北朝鮮が韓国との友好の象徴だった南北を結ぶ道路と鉄道を爆破したのは10月15日のこと。その直前の14日と15日に、全国の青年同盟員や学生を含む140万人以上の若者が、朝鮮人民軍への入隊・復隊を志願した、と朝鮮中央通信が伝えた。
むろん、大本営発表なので真偽のほどは定かではないが、米韓との関係に緊張が高まった際には決まって「愛国的入隊志願者の急増」をアピールし、プロバガンダとして利用してきた北朝鮮も、今回は「戦争が勃発すれば、韓国は地図から抹消されるだろう。戦争を望むなら、われわれはその存在に終止符を打つ意思がある」と威嚇をエスカレートさせていることから、両国がのっぴきならない状況になっていることは明らかだ。
一方、北朝鮮はロシアに3000人とも1万人ともされる兵士を派遣している。16日に放送された韓国のニュース番組では、これらの兵士が「建設労働者」として派遣された元特殊部隊所属兵士で、身分を偽り、モンゴル系「ブリヤート人」の身分証で活動していることを韓国当局が把握していると伝え、波紋が広がっている。
報道によれば、3000人の北朝鮮人労働者がロシアに派遣されたのは、今年4月。しかし、彼らはいずれも昨年末から今年初めまでの間に軍を退役した元特殊部隊所属の兵士で、北朝鮮が外貨獲得のためロシアに送り込んだものと韓国政府関係者は見ているようだ。

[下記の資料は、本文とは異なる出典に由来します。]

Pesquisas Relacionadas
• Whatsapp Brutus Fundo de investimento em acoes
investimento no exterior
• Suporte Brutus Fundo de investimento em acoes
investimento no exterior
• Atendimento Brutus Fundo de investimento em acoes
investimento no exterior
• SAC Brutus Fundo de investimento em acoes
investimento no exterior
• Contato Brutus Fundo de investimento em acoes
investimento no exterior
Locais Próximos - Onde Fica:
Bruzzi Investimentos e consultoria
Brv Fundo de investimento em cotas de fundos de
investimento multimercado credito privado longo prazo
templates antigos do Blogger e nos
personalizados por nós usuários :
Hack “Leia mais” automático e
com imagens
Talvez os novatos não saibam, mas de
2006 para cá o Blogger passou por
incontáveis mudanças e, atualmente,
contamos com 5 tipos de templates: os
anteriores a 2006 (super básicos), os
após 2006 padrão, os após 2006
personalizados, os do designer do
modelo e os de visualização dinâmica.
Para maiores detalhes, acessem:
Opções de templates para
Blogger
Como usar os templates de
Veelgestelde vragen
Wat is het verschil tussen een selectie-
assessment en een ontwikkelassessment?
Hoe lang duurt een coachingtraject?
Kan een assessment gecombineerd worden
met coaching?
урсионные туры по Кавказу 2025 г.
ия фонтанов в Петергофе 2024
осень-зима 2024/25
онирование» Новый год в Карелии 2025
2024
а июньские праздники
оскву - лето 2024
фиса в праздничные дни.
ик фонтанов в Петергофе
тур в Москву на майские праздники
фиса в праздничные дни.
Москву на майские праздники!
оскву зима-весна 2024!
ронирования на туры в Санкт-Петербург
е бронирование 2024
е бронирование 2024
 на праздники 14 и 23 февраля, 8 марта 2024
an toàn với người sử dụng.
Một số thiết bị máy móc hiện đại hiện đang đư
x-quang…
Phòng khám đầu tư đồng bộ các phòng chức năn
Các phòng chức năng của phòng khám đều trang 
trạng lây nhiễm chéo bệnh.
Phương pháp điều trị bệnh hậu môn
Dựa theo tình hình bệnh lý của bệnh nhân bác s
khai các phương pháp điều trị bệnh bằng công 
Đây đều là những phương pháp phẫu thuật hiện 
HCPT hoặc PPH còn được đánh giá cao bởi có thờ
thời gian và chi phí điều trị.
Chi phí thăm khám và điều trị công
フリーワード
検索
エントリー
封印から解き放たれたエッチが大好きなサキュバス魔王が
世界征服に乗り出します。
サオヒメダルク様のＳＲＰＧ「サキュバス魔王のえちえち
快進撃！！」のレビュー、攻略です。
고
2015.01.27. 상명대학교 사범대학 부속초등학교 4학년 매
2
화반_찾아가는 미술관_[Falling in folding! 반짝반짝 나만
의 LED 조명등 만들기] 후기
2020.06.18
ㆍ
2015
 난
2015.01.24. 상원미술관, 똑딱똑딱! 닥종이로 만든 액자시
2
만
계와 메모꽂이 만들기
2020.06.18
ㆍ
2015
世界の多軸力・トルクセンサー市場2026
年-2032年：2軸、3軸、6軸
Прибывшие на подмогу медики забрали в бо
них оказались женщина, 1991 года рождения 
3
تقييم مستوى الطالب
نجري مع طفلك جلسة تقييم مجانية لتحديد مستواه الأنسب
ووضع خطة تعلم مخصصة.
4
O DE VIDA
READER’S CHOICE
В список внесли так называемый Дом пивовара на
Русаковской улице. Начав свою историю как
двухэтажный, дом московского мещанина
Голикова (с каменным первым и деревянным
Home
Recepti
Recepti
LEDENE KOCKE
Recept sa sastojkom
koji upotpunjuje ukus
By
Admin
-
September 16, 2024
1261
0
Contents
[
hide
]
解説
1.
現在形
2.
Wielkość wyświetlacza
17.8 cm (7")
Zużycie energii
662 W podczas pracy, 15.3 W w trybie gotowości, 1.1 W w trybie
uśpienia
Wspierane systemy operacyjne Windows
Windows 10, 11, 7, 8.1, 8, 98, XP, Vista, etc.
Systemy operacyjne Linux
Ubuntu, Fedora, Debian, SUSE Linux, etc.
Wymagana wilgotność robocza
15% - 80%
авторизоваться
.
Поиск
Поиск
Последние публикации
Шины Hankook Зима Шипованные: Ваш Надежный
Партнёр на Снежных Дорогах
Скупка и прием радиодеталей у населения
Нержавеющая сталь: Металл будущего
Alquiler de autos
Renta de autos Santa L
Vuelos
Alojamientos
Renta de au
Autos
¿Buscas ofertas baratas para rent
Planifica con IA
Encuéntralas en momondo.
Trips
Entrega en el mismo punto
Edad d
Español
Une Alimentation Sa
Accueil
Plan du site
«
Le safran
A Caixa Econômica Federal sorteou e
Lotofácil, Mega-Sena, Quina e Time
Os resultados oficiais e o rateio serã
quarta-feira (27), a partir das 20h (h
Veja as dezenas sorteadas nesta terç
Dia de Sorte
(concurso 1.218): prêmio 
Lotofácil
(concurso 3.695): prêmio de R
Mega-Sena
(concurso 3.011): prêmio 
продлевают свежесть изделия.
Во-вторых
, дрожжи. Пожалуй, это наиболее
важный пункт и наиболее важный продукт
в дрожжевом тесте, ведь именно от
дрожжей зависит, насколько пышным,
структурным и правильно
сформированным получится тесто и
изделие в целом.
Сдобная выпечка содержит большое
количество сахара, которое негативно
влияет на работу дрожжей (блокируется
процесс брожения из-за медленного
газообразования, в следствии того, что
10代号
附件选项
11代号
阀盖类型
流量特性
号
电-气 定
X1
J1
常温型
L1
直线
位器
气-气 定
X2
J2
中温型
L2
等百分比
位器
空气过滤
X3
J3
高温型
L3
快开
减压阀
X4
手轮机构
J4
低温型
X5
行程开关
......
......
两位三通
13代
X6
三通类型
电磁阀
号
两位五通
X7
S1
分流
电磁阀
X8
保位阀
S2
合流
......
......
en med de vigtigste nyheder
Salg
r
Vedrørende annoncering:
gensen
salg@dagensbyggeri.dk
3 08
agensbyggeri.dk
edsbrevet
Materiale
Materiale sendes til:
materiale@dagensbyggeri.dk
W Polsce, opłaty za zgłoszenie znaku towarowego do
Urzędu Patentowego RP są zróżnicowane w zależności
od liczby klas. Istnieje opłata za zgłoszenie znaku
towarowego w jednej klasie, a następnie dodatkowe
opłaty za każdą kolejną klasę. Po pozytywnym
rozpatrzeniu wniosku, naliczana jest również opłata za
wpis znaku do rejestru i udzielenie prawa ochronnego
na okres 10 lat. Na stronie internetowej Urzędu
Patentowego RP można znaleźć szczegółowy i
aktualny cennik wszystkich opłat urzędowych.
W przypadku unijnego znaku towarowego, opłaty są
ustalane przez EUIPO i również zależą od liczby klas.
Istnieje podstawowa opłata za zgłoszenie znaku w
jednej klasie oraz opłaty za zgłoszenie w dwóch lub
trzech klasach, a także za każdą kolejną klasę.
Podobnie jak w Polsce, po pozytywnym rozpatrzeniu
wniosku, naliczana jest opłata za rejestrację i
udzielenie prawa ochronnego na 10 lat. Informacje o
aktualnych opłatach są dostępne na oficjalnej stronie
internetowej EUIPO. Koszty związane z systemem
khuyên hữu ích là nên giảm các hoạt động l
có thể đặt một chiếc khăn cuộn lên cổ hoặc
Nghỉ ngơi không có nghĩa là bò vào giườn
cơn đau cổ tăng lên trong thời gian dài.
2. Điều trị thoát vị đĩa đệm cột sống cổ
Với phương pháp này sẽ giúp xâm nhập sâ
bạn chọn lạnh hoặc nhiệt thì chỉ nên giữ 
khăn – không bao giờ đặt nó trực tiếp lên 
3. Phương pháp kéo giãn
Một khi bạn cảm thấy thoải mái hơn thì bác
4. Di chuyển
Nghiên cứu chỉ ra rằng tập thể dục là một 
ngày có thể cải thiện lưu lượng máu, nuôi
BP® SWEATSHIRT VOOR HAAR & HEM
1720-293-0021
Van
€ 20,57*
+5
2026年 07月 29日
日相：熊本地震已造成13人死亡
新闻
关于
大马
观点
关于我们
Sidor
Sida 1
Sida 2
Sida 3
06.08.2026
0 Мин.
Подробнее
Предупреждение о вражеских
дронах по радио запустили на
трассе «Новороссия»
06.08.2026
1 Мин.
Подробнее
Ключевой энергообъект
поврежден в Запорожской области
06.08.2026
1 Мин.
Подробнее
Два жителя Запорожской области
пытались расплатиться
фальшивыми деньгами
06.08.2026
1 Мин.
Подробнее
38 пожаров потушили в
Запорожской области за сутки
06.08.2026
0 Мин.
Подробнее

「退役軍人とはいえ、北朝鮮兵士はロシア軍兵士に比べはるかに戦闘能力が高い。彼らが所属するのは、ロシア軍第11独立空挺突撃旅団にある『ブリヤート特別大隊』と呼ばれる部隊で、ロシア軍からモンゴル系先住民族であるブリヤート人の身分証を発給され、ウクライナで活動しているといわれます」(北朝鮮ウォッチャー)
ブリヤート人とは、ロシアやモンゴル、中国に住むモンゴル系民族だが、バイカル湖の西側にあるブリヤート共和国はロシア連邦を構成する共和国の一つであり、生活もロシア化され、ロシア人とのミックスも多い。
プーチン大統領は2022年9月、こうした少数民族に対しても動員令を発動。徴兵を避けるため多くのブリヤート人がロシアから脱出したものの、途中で捕まり、強制的に戦場に送られて亡くなった者も数多くいたという。そんなブリヤート人たちの身分証を偽造して北朝鮮兵士らに与えているということなのか…。
「ブリヤート共和国で現在、首長を務めるツィデノフ氏はもともとロシアの官僚だった人物。モスクワに戻って出世したいという人たちにとって、地方での実績づくりは必須。そのため、どんな無理難題を押しつけられようが、プーチンに逆らうことはできない。結果、それが少数民族らの悲劇につながっているんです」(同)
消息不明だったり、すでに死亡しているブリヤート人の身分証が偽造され、北朝鮮兵士に使われているとしたら…。戦争に人権もなにもないことを、改めて思い知らされるばかりだ。